- Aim of the task
In the records below, find the line containing "Combineer efficiënt bouwen met visuele impact"; give it again exactly, along with every line that follows, and nothing else.

━━ Data ━━

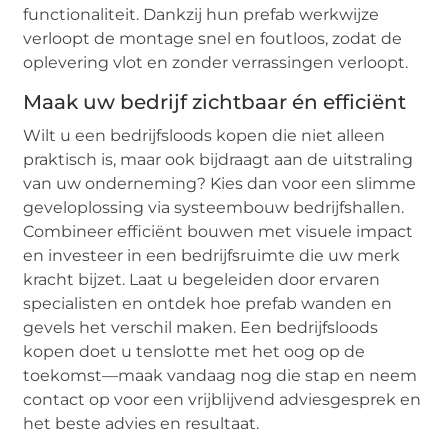
functionaliteit. Dankzij hun prefab werkwijze
verloopt de montage snel en foutloos, zodat de
oplevering vlot en zonder verrassingen verloopt.
Maak uw bedrijf zichtbaar én efficiënt
Wilt u een bedrijfsloods kopen die niet alleen
praktisch is, maar ook bijdraagt aan de uitstraling
van uw onderneming? Kies dan voor een slimme
geveloplossing via systeembouw bedrijfshallen.
Combineer efficiënt bouwen met visuele impact
en investeer in een bedrijfsruimte die uw merk
kracht bijzet. Laat u begeleiden door ervaren
specialisten en ontdek hoe prefab wanden en
gevels het verschil maken. Een bedrijfsloods
kopen doet u tenslotte met het oog op de
toekomst—maak vandaag nog die stap en neem
contact op voor een vrijblijvend adviesgesprek en
het beste advies en resultaat.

━━━

- Answer to the exercise
Combineer efficiënt bouwen met visuele impact
en investeer in een bedrijfsruimte die uw merk
kracht bijzet. Laat u begeleiden door ervaren
specialisten en ontdek hoe prefab wanden en
gevels het verschil maken. Een bedrijfsloods
kopen doet u tenslotte met het oog op de
toekomst—maak vandaag nog die stap en neem
contact op voor een vrijblijvend adviesgesprek en
het beste advies en resultaat.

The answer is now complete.